L37159 Anliegerbeitrag Aufschließungsbeitrag Interessentenbeitrag
Wien;
L80009 Raumordnung Raumplanung Flächenwidmung Bebauungsplan Wien;
L80409 Altstadterhaltung Ortsbildschutz Wien;
L82000 Bauordnung;
L82009 Bauordnung Wien;
10/07 Verwaltungsgerichtshof;
40/01 Verwaltungsverfahren;

Norm

BauO Wr §124 Abs1;
BauO Wr §125 Abs1 lita;
BauO Wr §125 Abs4;
BauO Wr §135 Abs1;
BauO Wr §60 Abs1 lita;
BauRallg;
VStG §7;
VwGG §42 Abs2 Z1;

Betreff

Der Verwaltungsgerichtshof hat durch den Vorsitzenden Senatspräsident DDr. Jakusch und die Hofräte Dr. Kail, Dr. Pallitsch, Dr. Hinterwirth und Dr. Moritz als Richter, im Beisein der Schriftführerin Mag. Gubesch, über die Beschwerde des Dr. M P in W, vertreten durch Cerha Hempel Spiegelfeld Hlawati Partnerschaft von Rechtsanwälten in 1010 Wien, Parkring 2, gegen den Bescheid des Unabhängigen Verwaltungssenates Wien vom 31. Dezember 2004, Zl. UVS-04/A/30/8007/2002-8, betreffend Übertretung der Bauordnung für Wien (weitere Partei: Wiener Landesregierung), zu Recht erkannt:

Spruch

Der angefochtene Bescheid wird wegen Rechtswidrigkeit seines Inhaltes aufgehoben.

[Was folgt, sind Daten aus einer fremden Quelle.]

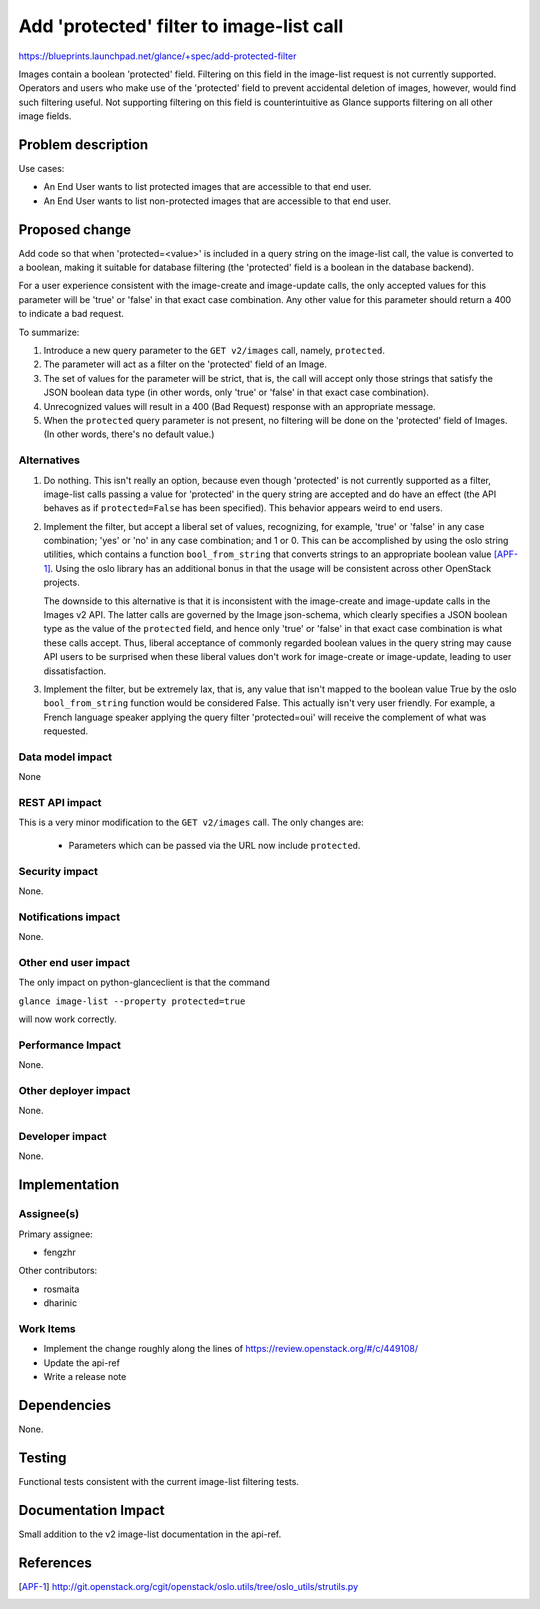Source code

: ..
 This work is licensed under a Creative Commons Attribution 3.0 Unported
 License.

 http://creativecommons.org/licenses/by/3.0/legalcode

=========================================
Add 'protected' filter to image-list call
=========================================

https://blueprints.launchpad.net/glance/+spec/add-protected-filter

Images contain a boolean 'protected' field.  Filtering on this field in the
image-list request is not currently supported.  Operators and users who make
use of the 'protected' field to prevent accidental deletion of images, however,
would find such filtering useful.  Not supporting filtering on this field is
counterintuitive as Glance supports filtering on all other image fields.


Problem description
===================

Use cases:

* An End User wants to list protected images that are accessible to that end
  user.

* An End User wants to list non-protected images that are accessible to that
  end user.


Proposed change
===============

Add code so that when 'protected=<value>' is included in a query string on the
image-list call, the value is converted to a boolean, making it suitable
for database filtering (the 'protected' field is a boolean in the database
backend).

For a user experience consistent with the image-create and image-update calls,
the only accepted values for this parameter will be 'true' or 'false' in that
exact case combination.  Any other value for this parameter should return a 400
to indicate a bad request.

To summarize:

1. Introduce a new query parameter to the ``GET v2/images`` call, namely,
   ``protected``.

2. The parameter will act as a filter on the 'protected' field of an Image.

3. The set of values for the parameter will be strict, that is, the call will
   accept only those strings that satisfy the JSON boolean data type (in other
   words, only 'true' or 'false' in that exact case combination).

4. Unrecognized values will result in a 400 (Bad Request) response with an
   appropriate message.

5. When the ``protected`` query parameter is not present, no filtering will be
   done on the 'protected' field of Images.  (In other words, there's no
   default value.)

Alternatives
------------

1. Do nothing.  This isn't really an option, because even though 'protected' is
   not currently supported as a filter, image-list calls passing a value for
   'protected' in the query string are accepted and do have an effect (the
   API behaves as if ``protected=False`` has been specified).  This behavior
   appears weird to end users.

2. Implement the filter, but accept a liberal set of values, recognizing, for
   example, 'true' or 'false' in any case combination; 'yes' or 'no' in any
   case combination; and 1 or 0.  This can be accomplished by using the oslo
   string utilities, which contains a function ``bool_from_string`` that
   converts strings to an appropriate boolean value [APF-1]_.  Using the oslo
   library has an additional bonus in that the usage will be consistent across
   other OpenStack projects.

   The downside to this alternative is that it is inconsistent with the
   image-create and image-update calls in the Images v2 API.  The latter calls
   are governed by the Image json-schema, which clearly specifies a JSON
   boolean type as the value of the ``protected`` field, and hence only 'true'
   or 'false' in that exact case combination is what these calls accept.  Thus,
   liberal acceptance of commonly regarded boolean values in the query string
   may cause API users to be surprised when these liberal values don't work for
   image-create or image-update, leading to user dissatisfaction.

3. Implement the filter, but be extremely lax, that is, any value that isn't
   mapped to the boolean value True by the oslo ``bool_from_string`` function
   would be considered False.  This actually isn't very user friendly.  For
   example, a French language speaker applying the query filter 'protected=oui'
   will receive the complement of what was requested.

Data model impact
-----------------

None

REST API impact
---------------

This is a very minor modification to the ``GET v2/images`` call.  The
only changes are:

  * Parameters which can be passed via the URL now include ``protected``.

Security impact
---------------

None.

Notifications impact
--------------------

None.

Other end user impact
---------------------

The only impact on python-glanceclient is that the command

``glance image-list --property protected=true``

will now work correctly.

Performance Impact
------------------

None.

Other deployer impact
---------------------

None.

Developer impact
----------------

None.

Implementation
==============

Assignee(s)
-----------

Primary assignee:

- fengzhr

Other contributors:

- rosmaita
- dharinic

Work Items
----------

* Implement the change roughly along the lines of
  https://review.openstack.org/#/c/449108/

* Update the api-ref

* Write a release note

Dependencies
============

None.


Testing
=======

Functional tests consistent with the current image-list filtering tests.

Documentation Impact
====================

Small addition to the v2 image-list documentation in the api-ref.

References
==========

.. [APF-1] http://git.openstack.org/cgit/openstack/oslo.utils/tree/oslo_utils/strutils.py
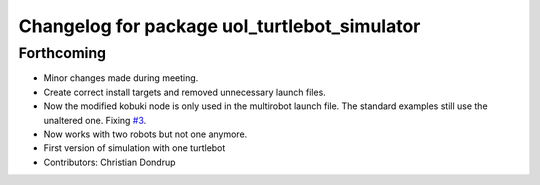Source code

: ^^^^^^^^^^^^^^^^^^^^^^^^^^^^^^^^^^^^^^^^^^^^^
Changelog for package uol_turtlebot_simulator
^^^^^^^^^^^^^^^^^^^^^^^^^^^^^^^^^^^^^^^^^^^^^

Forthcoming
-----------
* Minor changes made during meeting.
* Create correct install targets and removed unnecessary launch files.
* Now the modified kobuki node is only used in the multirobot launch file. The standard examples still use the unaltered one. Fixing `#3 <https://github.com/LCAS/teaching/issues/3>`_.
* Now works with two robots but not one anymore.
* First version of simulation with one turtlebot
* Contributors: Christian Dondrup
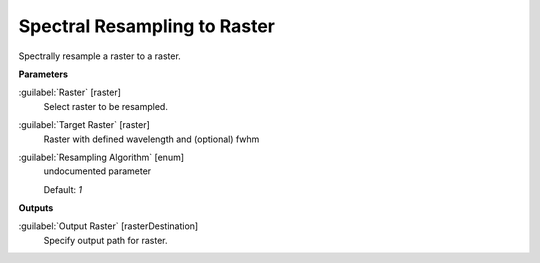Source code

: .. _Spectral Resampling to Raster:

*****************************
Spectral Resampling to Raster
*****************************

Spectrally resample a raster to a raster.

**Parameters**


:guilabel:`Raster` [raster]
    Select raster to be resampled.


:guilabel:`Target Raster` [raster]
    Raster with defined wavelength and (optional) fwhm


:guilabel:`Resampling Algorithm` [enum]
    undocumented parameter

    Default: *1*

**Outputs**


:guilabel:`Output Raster` [rasterDestination]
    Specify output path for raster.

Die Bundeshauptstadt Wien hat dem Beschwerdeführer Aufwendungen in der Höhe von EUR 1.171,20 binnen zwei Wochen bei sonstiger Exekution zu ersetzen.

Begründung

Mit Aufforderung zur Rechtfertigung vom 13. Dezember 2001 wurde dem Beschwerdeführer vorgeworfen, dass er als handelsrechtlicher Geschäftsführer der I. GmbH, die persönlich haftende Gesellschafterin der I. GmbH & CO KEG sei, zu verantworten zu haben, dass diese Gesellschaft als Bauherrin auf einer näher bezeichneten Liegenschaft in Wien 12 in der Zeit vom 3. September 2001 bis 6. September 2001 entgegen § 60 Abs. 1 lit. a Bauordnung für Wien (BO) näher umschriebene Arbeiten habe durchführen lassen, ohne hiefür die vorher erforderliche Baubewilligung erwirkt zu haben. Dies stelle eine Verwaltungsübertretung nach § 60 Abs. 1 lit. a iVm § 135 Abs. 1 BO dar.

In einer Stellungnahme vom 19. März 2002 legte der Beschwerdeführer im Wesentlichen dar, dass zwischen der I. GmbH & CO KEG und Architekt DI S. am 28. Dezember 2000 ein Planungsvertrag hinsichtlich der Generalsanierung und Aufstockung des gegenständlichen Gebäudes geschlossen worden sei. Mit Bescheid vom 17. April 2001 sei die Bewilligung zum Umbau erteilt worden. In Ausführung dieser Baubewilligung sei unter Aufsicht und Oberleitung des Architekten vom Bauführer, der A. GmbH & CO KG, mit dem Umbau begonnen worden. Dem Beschwerdeführer sei nicht bekannt gewesen, dass mit der Baubewilligung nicht das Auslangen für den gesamten geplanten Umbau gefunden werden könne.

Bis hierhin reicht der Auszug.